As for Discussion item #1: 

It might be possible to use
[python-memcached](https://pypi.python.org/pypi/python-memcached/) as an
interface to a [memcached](http://memcached.org/) instance to speed up database
lookups, by keeping an in memory mapping of recent request/response
pairs. Also, Twisted now (I think as of 12.0.0) ships with a protocol for
handling Memcached servers, this is in ```twisted.protocols.memcache```. This
should be prioritised for later, if it is decided that querying the CouchDB is
too expensive or time-consuming.


## mail_receiver

the mail_receiver is a daemon that runs on incoming MX servers and is
responsible for encrypting incoming email to the user's public key and saving
the email to an incoming queue database for that user.

communicates with:

 * message spool directory: mail_reciever sits and waits for new email to be
   written to the spool directory (maybe using this
   https://github.com/seb-m/pyinotify, i think it is better than FAM). when a
   new file is dumped into the spool, mail_receiver reads the file, encrypts
   the entire thing using the public key of the recipient, and saves to
   couchdb.
 * couchdb get: mail_receiver does a query on user id to get back user's
   public openpgp key. read quorum of 1 is probably ok.
 * couchdb put: mail_receiver communicates with couchdb for storing encrypted
   email for each user (eventually, mail_receiver will communicate with a local
   http proxy, that communicates with a bigcouch cluster, but the api is
   identical)

### Current Status

 * Postfix adds a "Delivered-To" header to indicate to whom a message was
   actually delivered. There may be more than one header of this kind, and we
   should use the topmost one. That value of that header is "<uuid>@<domain>",
   and we can extract the user's uid from there to fetch the pgp public key to
   which encrypt the message. 

 * currently, the incoming message is put into the user's database with some
   special flags. should we have a different way to deal with that?

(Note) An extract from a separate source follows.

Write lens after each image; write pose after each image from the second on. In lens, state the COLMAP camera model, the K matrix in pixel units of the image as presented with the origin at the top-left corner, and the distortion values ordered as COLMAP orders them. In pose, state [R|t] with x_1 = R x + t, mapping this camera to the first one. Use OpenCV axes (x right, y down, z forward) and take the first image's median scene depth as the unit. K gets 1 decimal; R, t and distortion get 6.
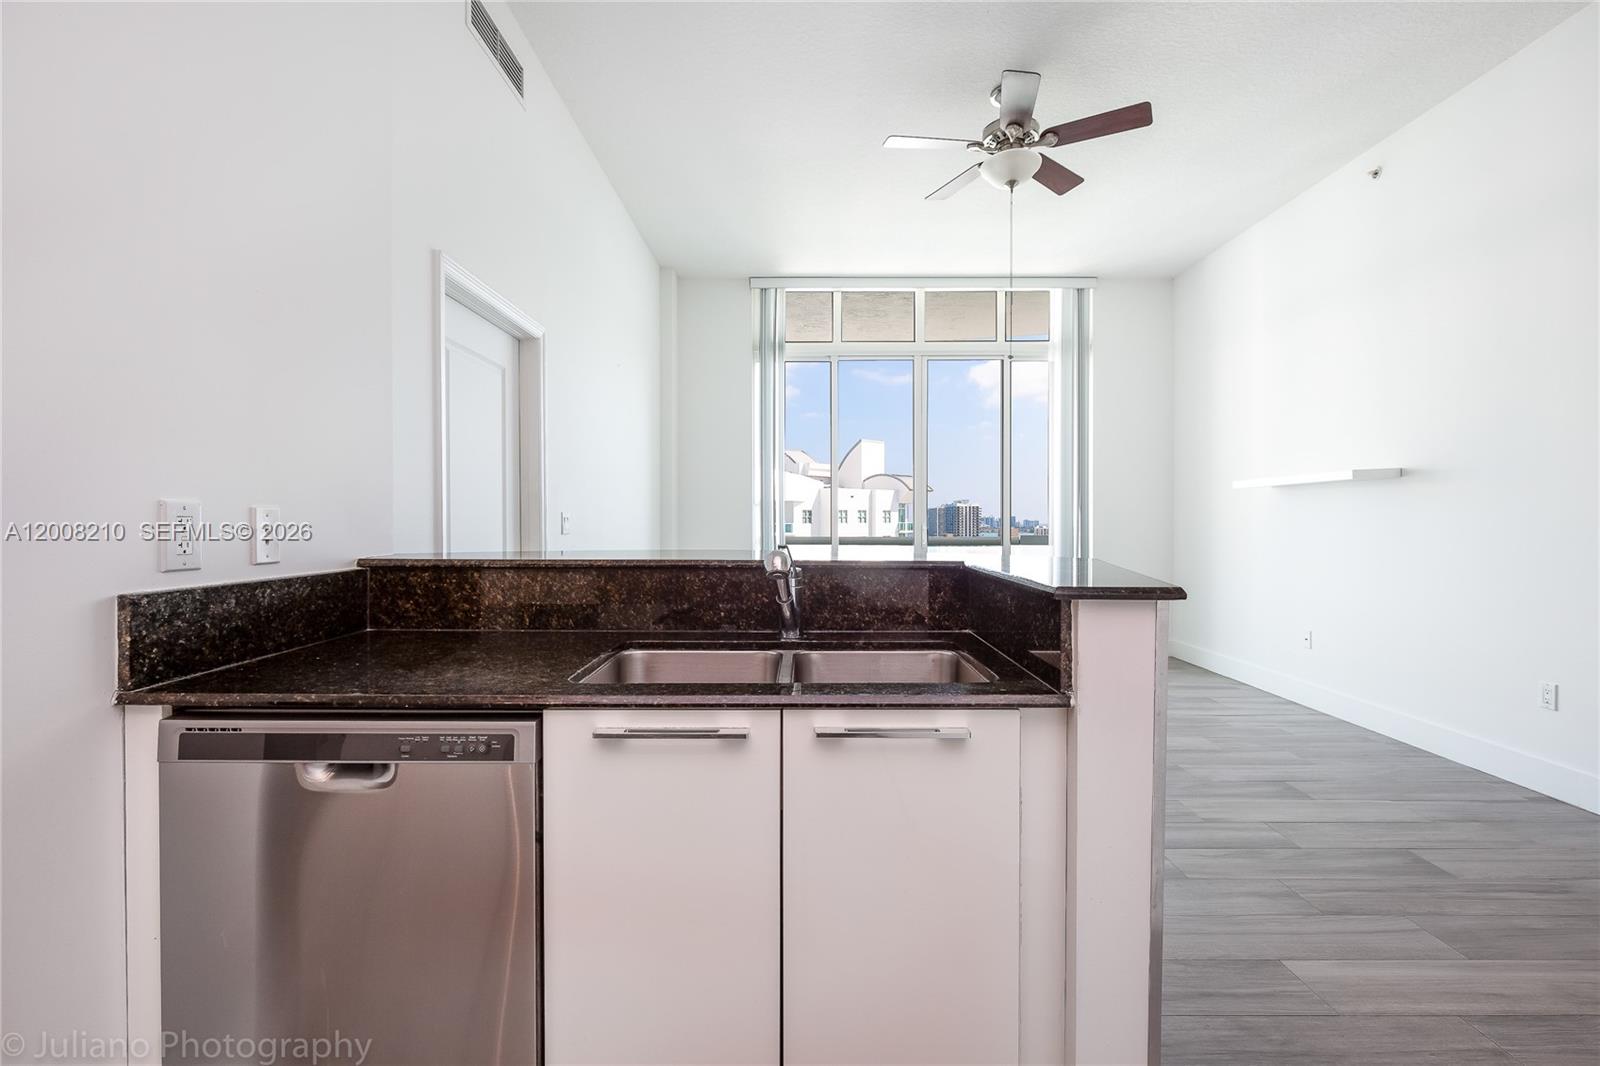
lens RADIAL K [[759.4, 0, 843.2], [0, 759.4, 517.5], [0, 0, 1]] dist [0.023035, 0.000130]
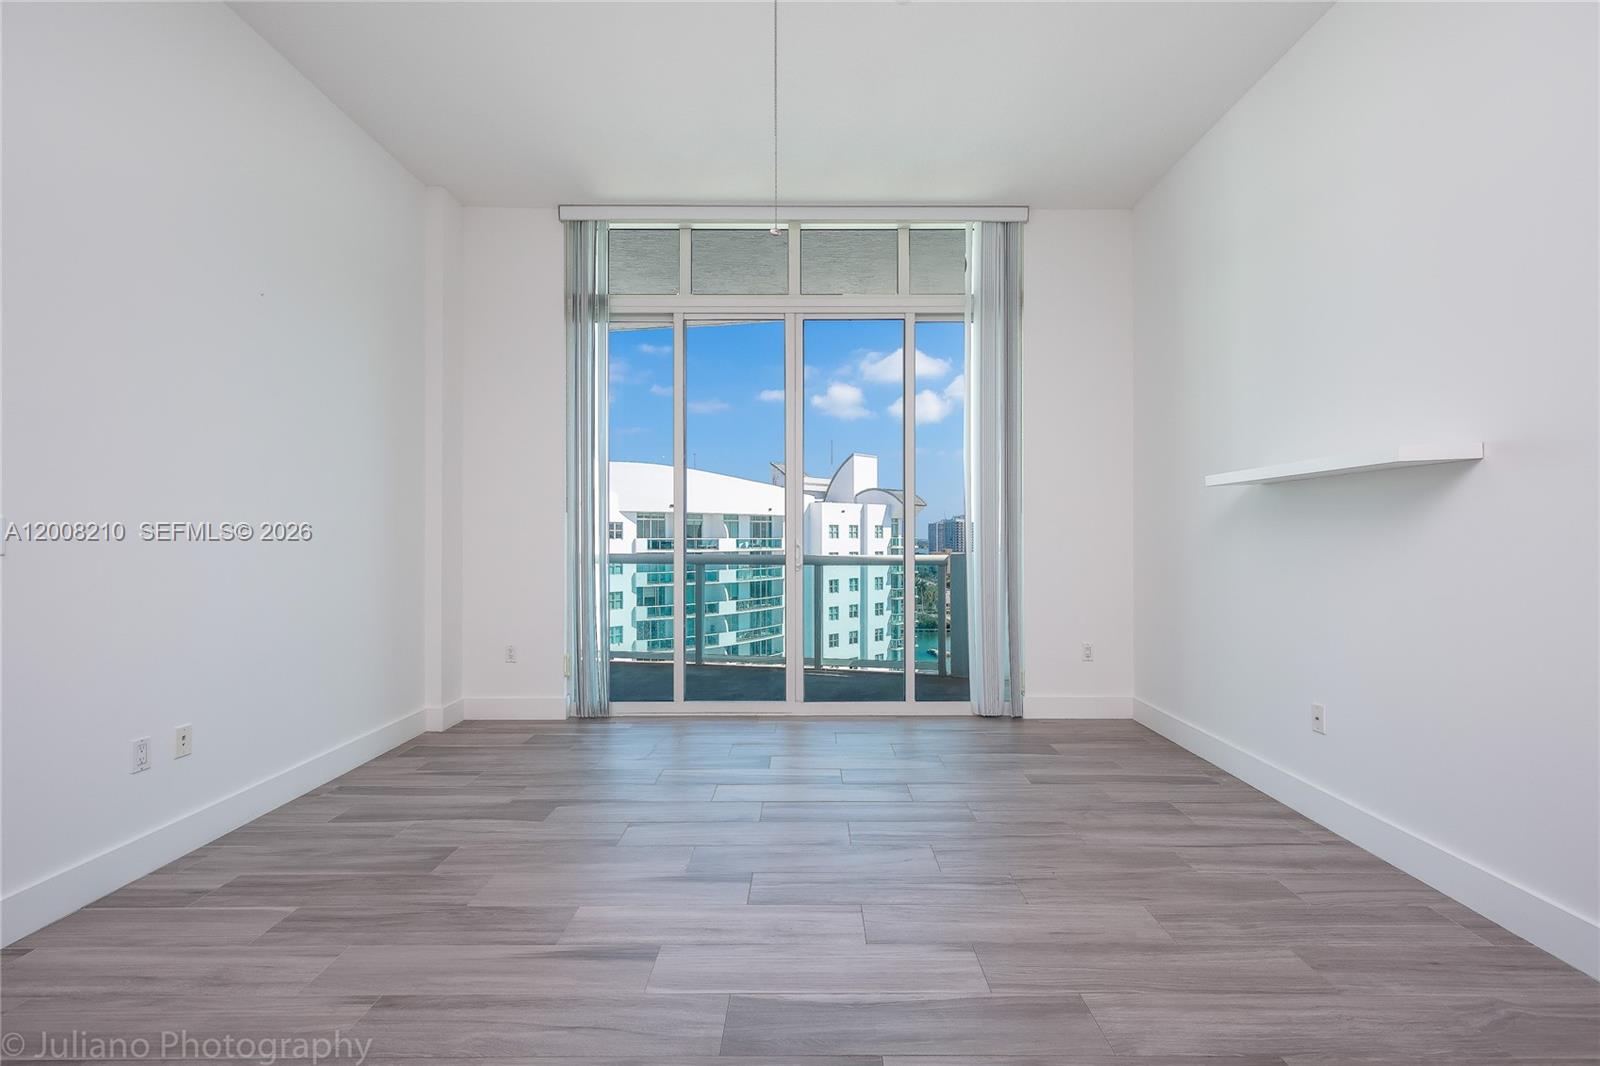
lens RADIAL K [[763.7, 0, 800.0], [0, 763.7, 533.0], [0, 0, 1]] dist [0.003610, 0.000581]
pose [[0.998948, 0.000040, -0.045861, 0.149726], [-0.000019, 1.000000, 0.000454, 0.001756], [0.045862, -0.000453, 0.998948, 0.257561]]
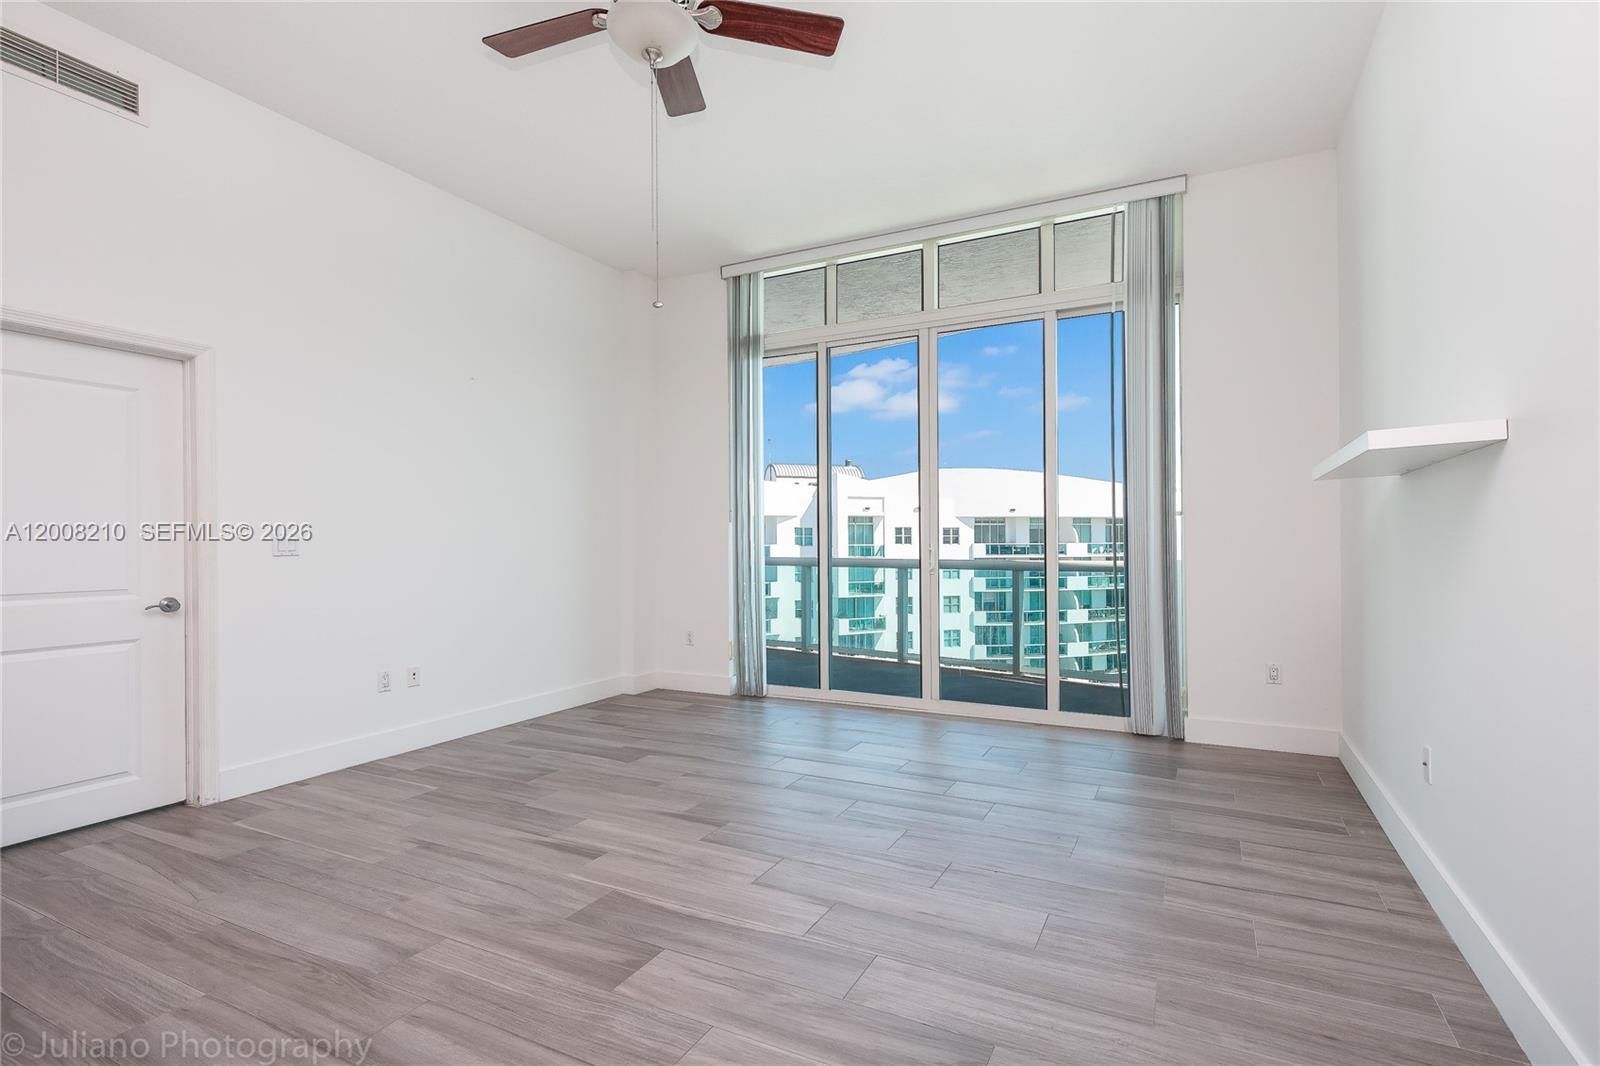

 * whenever possible, we should refer to the user by a fixed id, not their
   username, because we want to support the ability to change usernames. so,
   for example, database names should not be based on usernames. The alias
   resolver then resolves to the user's uuid and from that point on we can
   deal only with the user's uid.

 * We currently use ```twisted.internet.inotify.INotiry()``` to watch the
   maildir for creation of new files. Alternatelly, we could possibly use
   ```twisted.mail.mail.FileMonitoringService```.